The ferry is a working ferry, carrying mostly yams (up to 40,000 at a time!!), but also cattle, trucks and people. Downstairs is third class, a large room of benches and tables, and only for the very brave or the local. Upstairs, though, are three first class cabins, which are delightfully comfortable and only cost about $20 for the trip - trust me you want to be in one of these; they are air-conditioned, clean and contain a basin with running water. The shower and toilet are shared with the crew, but are also in immaculate condition. There are only 6 berths though, so it would be wise to make a booking. You can phone the ferry company from the tourist office in Accra. I did this, and although no one on the boat could remember the booking, it did me give me some preference in securing a berth!
The trip south-north is the easier to get on. It leaves from Akosombo on a Monday afternoon, and arrives in Yeji 24 hours later. It does, however, leave you having to spend the night in Yeji, and from the brief glance I got of the hotels there, that wouldn't be much fun. I chose to catch the ferry north-south which, although requiring better timing to catch, and a round-about route throught Tamale, gives an extra night on the ferry, more daylight time on the boat, and a very pleasant 9am arrival in Akosombo.
To get there from the North I spent a night in Tamale, caught the 6am bus down to Makongo, and the ferry from Makongo to Yeji, arriving in the heat of the afternoon. Once there though I simply waited in a hotel and had a cold beer until the ferry arrived. Although we only left at 3am the next morning, I was allowed to spend the night on the ferry - which saves a very early morning wake-up call!

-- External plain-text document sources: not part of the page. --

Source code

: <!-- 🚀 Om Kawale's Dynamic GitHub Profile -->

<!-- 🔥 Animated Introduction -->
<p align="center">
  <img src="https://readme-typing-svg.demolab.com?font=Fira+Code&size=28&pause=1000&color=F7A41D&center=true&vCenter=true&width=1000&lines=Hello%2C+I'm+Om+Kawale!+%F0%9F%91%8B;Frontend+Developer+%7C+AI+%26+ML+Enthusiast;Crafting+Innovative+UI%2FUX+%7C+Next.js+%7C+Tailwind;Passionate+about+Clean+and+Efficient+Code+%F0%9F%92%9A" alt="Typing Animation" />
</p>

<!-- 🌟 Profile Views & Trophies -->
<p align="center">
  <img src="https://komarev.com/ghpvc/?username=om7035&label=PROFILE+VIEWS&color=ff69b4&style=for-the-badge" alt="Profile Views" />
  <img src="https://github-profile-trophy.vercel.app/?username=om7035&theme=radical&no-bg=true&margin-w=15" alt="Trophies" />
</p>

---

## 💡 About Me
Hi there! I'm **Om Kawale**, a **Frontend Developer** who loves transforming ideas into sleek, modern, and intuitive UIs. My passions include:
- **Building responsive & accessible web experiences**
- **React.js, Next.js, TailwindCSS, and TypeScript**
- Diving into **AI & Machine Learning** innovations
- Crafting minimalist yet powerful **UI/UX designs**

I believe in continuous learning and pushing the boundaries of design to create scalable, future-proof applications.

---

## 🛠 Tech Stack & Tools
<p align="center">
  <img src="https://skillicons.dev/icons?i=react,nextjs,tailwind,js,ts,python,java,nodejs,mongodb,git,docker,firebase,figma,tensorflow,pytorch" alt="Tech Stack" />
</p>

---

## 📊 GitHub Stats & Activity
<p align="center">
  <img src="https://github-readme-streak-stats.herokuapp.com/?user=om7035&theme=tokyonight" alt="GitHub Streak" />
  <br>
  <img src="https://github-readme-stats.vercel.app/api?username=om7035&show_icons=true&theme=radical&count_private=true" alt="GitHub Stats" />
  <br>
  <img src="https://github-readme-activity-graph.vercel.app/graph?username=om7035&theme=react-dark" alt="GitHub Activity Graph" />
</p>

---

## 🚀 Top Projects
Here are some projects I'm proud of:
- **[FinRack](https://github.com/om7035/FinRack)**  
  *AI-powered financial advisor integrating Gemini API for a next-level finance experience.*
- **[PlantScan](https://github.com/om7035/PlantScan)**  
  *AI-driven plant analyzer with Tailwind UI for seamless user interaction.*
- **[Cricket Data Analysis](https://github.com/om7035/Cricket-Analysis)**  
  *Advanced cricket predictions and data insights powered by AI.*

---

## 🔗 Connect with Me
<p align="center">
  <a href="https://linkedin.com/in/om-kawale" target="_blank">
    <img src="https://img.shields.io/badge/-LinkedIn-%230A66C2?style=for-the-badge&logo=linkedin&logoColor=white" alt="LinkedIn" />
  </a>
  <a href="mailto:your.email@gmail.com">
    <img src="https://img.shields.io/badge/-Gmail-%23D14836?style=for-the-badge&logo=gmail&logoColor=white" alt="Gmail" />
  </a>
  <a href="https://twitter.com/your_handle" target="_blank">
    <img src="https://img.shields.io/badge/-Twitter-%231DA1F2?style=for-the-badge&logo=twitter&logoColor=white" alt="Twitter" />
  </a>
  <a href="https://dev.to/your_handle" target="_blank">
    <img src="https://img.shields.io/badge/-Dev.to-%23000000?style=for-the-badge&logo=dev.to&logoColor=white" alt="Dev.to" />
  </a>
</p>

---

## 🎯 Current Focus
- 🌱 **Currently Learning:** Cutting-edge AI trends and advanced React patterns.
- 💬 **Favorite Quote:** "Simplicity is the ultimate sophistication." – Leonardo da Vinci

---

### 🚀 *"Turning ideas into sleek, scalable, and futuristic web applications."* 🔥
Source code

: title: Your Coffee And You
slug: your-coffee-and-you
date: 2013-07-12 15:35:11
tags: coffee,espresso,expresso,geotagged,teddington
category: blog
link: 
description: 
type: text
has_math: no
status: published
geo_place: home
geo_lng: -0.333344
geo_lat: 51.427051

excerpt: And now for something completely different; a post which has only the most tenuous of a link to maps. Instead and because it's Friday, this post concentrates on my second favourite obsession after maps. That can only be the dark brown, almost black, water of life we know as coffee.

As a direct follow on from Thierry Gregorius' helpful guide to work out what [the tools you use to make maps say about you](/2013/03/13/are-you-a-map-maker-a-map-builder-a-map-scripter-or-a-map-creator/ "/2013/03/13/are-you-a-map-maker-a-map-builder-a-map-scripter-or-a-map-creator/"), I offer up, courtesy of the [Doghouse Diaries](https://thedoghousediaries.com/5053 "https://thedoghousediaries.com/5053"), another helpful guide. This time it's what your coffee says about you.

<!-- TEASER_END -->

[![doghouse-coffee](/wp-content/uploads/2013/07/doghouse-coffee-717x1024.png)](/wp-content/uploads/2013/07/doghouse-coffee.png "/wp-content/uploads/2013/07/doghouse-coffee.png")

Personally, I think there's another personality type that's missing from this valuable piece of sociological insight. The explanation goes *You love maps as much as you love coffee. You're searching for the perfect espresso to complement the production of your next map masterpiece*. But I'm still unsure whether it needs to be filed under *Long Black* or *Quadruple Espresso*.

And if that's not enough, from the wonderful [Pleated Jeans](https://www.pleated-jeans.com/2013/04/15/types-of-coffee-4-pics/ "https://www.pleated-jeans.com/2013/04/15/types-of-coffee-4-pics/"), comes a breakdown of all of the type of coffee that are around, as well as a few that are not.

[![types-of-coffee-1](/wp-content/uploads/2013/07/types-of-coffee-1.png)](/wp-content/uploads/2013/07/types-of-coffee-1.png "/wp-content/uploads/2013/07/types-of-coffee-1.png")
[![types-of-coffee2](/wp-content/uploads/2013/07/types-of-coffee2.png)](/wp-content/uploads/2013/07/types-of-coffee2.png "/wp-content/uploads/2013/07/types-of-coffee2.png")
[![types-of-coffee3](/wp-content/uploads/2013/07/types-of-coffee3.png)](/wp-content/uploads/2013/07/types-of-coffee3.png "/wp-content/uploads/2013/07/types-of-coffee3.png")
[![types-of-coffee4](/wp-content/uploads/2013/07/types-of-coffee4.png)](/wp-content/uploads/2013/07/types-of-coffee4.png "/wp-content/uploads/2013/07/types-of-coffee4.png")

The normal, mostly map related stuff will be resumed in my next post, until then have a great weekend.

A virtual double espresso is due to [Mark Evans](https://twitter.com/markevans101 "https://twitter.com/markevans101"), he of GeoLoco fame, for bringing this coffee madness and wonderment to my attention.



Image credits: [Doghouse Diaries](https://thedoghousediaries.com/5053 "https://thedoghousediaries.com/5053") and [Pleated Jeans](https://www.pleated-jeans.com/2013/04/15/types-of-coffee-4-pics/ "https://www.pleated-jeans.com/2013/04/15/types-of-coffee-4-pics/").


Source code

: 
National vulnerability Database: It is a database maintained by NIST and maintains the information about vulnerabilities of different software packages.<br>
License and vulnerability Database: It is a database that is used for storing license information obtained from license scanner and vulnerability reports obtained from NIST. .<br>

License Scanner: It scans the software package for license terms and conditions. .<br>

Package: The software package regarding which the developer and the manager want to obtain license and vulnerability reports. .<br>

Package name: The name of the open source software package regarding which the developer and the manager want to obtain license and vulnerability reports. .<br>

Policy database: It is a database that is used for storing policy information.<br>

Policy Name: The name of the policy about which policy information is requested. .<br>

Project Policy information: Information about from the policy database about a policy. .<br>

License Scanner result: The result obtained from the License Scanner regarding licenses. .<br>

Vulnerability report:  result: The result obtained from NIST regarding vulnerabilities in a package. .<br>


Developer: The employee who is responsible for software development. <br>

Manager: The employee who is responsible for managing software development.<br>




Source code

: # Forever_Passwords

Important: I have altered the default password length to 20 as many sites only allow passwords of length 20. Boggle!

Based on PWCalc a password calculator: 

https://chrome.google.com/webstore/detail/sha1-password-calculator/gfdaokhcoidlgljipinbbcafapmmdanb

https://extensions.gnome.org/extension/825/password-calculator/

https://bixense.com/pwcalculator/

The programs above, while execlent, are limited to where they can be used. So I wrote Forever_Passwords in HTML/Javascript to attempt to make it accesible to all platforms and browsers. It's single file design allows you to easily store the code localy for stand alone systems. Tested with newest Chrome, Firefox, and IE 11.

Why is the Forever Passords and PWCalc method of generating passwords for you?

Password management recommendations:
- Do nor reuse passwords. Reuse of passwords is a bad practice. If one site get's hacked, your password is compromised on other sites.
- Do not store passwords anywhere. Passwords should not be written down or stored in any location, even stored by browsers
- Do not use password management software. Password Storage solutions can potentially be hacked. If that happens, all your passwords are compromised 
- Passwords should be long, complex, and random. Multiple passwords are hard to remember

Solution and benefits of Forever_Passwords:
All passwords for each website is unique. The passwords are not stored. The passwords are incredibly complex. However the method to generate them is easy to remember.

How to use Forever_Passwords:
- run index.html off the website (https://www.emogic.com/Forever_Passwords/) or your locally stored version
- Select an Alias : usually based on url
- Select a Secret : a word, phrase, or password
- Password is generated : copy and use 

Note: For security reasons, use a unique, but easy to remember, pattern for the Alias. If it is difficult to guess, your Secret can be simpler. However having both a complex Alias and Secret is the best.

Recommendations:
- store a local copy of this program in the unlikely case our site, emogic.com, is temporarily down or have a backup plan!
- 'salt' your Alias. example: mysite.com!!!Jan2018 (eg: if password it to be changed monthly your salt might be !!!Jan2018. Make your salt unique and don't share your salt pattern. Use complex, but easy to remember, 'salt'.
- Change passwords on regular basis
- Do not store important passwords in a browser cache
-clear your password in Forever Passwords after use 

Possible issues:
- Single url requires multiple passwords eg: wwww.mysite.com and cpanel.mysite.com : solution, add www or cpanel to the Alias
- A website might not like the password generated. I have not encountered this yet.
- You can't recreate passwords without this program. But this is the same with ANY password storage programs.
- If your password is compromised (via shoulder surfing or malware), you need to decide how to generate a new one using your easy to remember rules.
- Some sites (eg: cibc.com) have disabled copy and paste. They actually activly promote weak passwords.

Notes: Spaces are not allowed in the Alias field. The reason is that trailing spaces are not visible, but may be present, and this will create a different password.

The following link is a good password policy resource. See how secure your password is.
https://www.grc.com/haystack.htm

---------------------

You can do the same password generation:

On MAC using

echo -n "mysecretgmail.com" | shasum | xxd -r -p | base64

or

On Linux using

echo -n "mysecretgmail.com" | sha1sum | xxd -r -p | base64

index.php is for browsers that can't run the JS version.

The trip consists mostly of leisurely travel down the lake, with lovely scenery on either side, punctuated by several stops to pick up crates of yams. These stops are generally very long - every yam is unloaded by hand from a truck at the stop, carried aboard in buckets and basins by women, and then re-packed in crates on the ferry (there is a forklift on the ferry, but at most of the stops there are no spare crates, so it can't be used). Packing seems to be the man's job. I don't know why. Packing several thousand yams by hand can take two to three hours, and while it is curiously hypnotic to watch, I would advise taking a book.
The crew on the boat are very friendly, and with a little luck you may be invited onto the bridge by the captain or the first mate.
The ferry arrives in Akosombo port (just outside Akosombo town) at 9 on the Wednesday morning. Minibuses are waiting, and there is one for just about any destination in eastern and central Ghana.